Il venture capital interviene nello stesso modo ma nella fase iniziale dell’impresa (early stage) o di espansione, finanziandone le fasi di startup o il piano di crescita e partecipando attivamente con le proprie competenze manageriali, di marketing o organizzative. Questo tipo di operazioni negli ultimi anni ha attratto sempre più l’interesse degli investitori orientati a rendimenti con asset class diversi. È vero che i più recenti dati Aifi (Associazione italiana del private equity e del venture capital), elaborati in collaborazione con Pwc Deals e relativi al primo semestre 2019, parlano di una frenata degli investimenti, soprattutto per quanto riguarda il private equity.
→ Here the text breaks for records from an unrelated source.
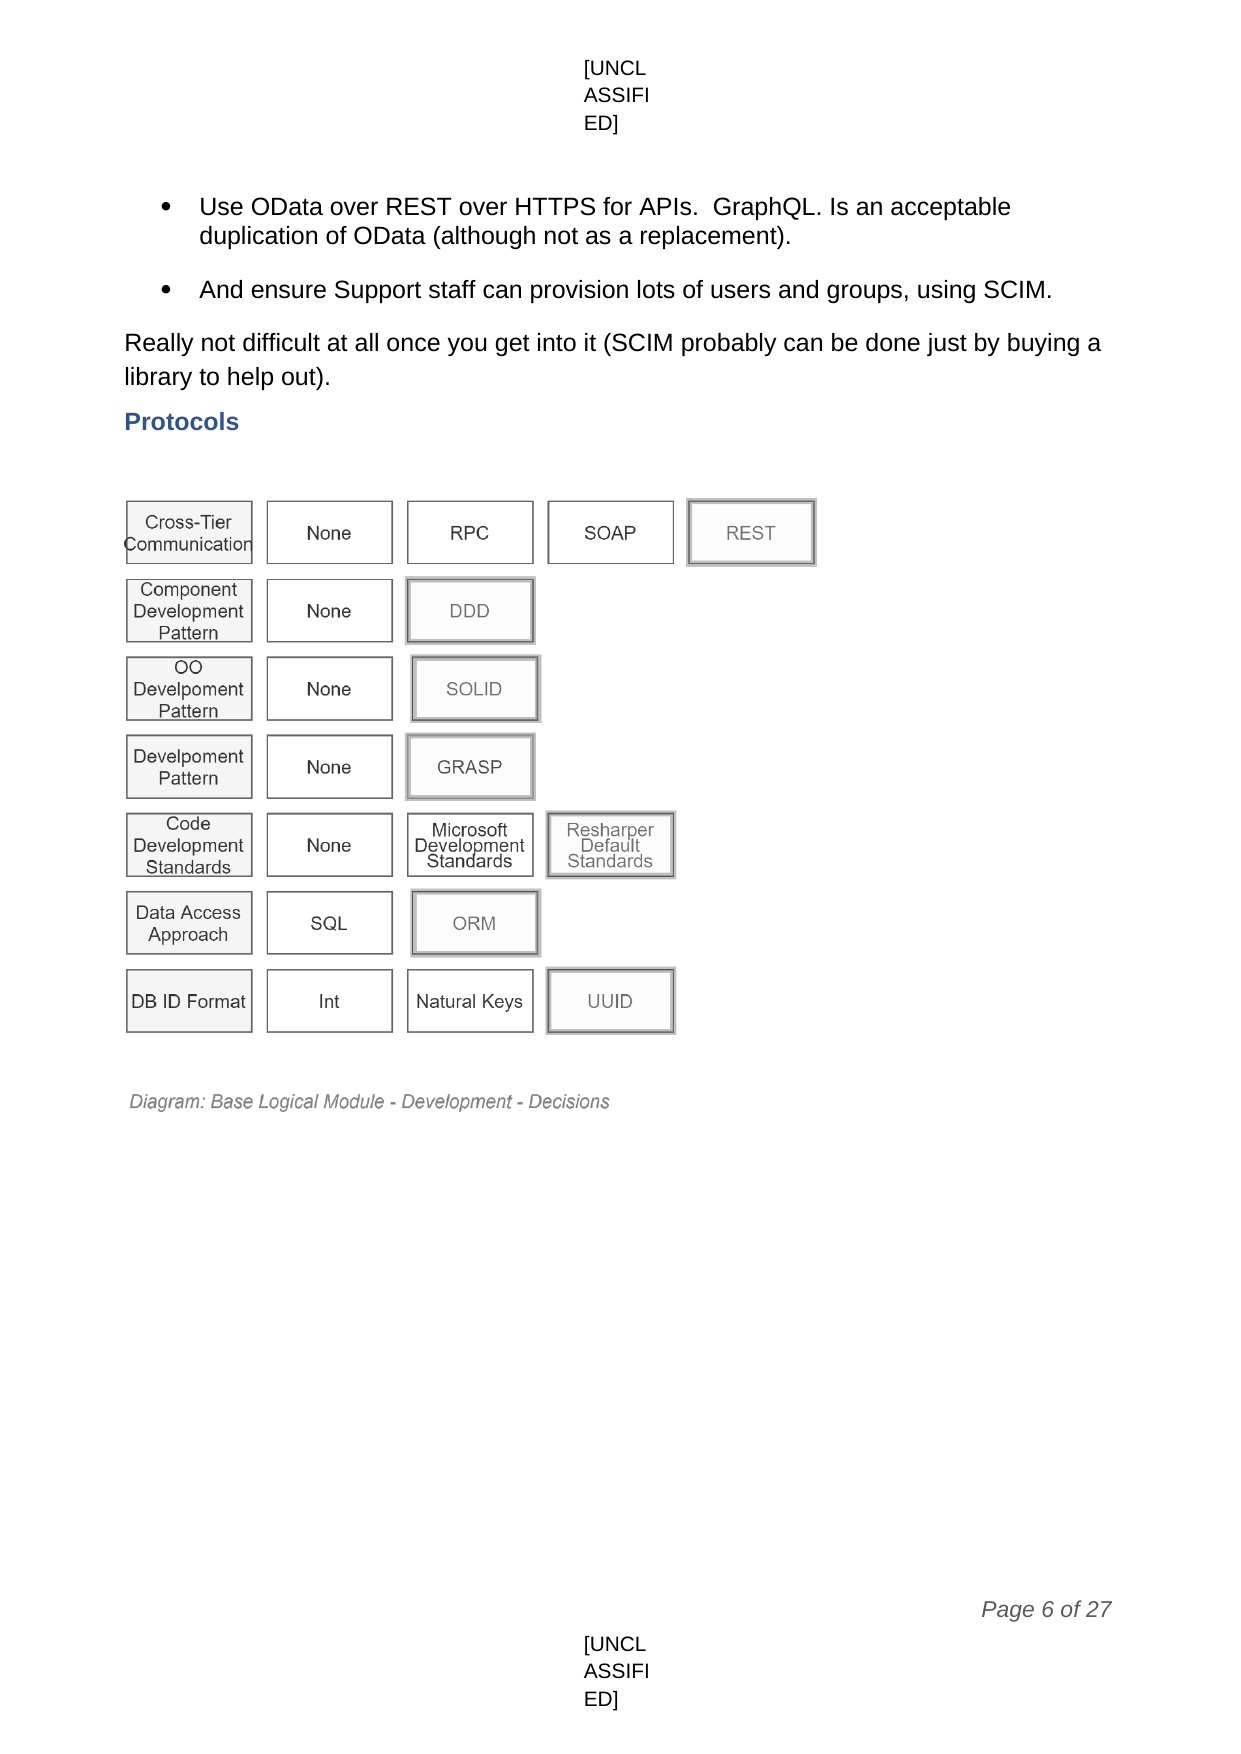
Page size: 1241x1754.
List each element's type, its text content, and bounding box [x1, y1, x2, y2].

picture [124, 498, 941, 1117]
text Really not difficult at all once you get into it (SCIM probably can be done just by buying a library to help out). [124, 328, 1116, 390]
subtitle Protocols [124, 407, 1116, 436]
list And ensure Support staff can provision lots of users and groups, using SCIM. [162, 274, 1116, 303]
list Use OData over REST over HTTPS for APIs. GraphQL. Is an acceptable duplication of OData (although not as a replacement). [162, 192, 1116, 249]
La raccolta complessiva è infatti scesa del 77%, a 435 milioni di euro. D’altra parte però non mancano i segnali positivi con 166 operazioni portate a termine tra gennaio e giugno (+4%) per un controvalore di 2,518 miliardi di euro, dati inferiori rispetto al 2018 ma meglio del 2017. Positiva è soprattutto la tendenza nel triennio.
A testimoniare il dinamismo di questo tipo di operazioni è il fatto che, a fronte di una diminuzione di quelle che comportano un equity superiore ai 150 milioni, l’ammontare è di 1,9 miliardi investiti (erano 1,4 un anno fa). E infatti, dal punto di vista delle dimensioni delle imprese, prevalgono ancora una volta le aziende con meno di 50 milioni di fatturato, che rappresentano il 77% del numero totale (75% nel primo semestre del 2018). Tiene bene, in assoluto, il venture capital, dove gli investimenti sono saliti del 7% a 103 milioni di euro nei settori hi-tech, finanziario, medicale, retail, biotecnologie.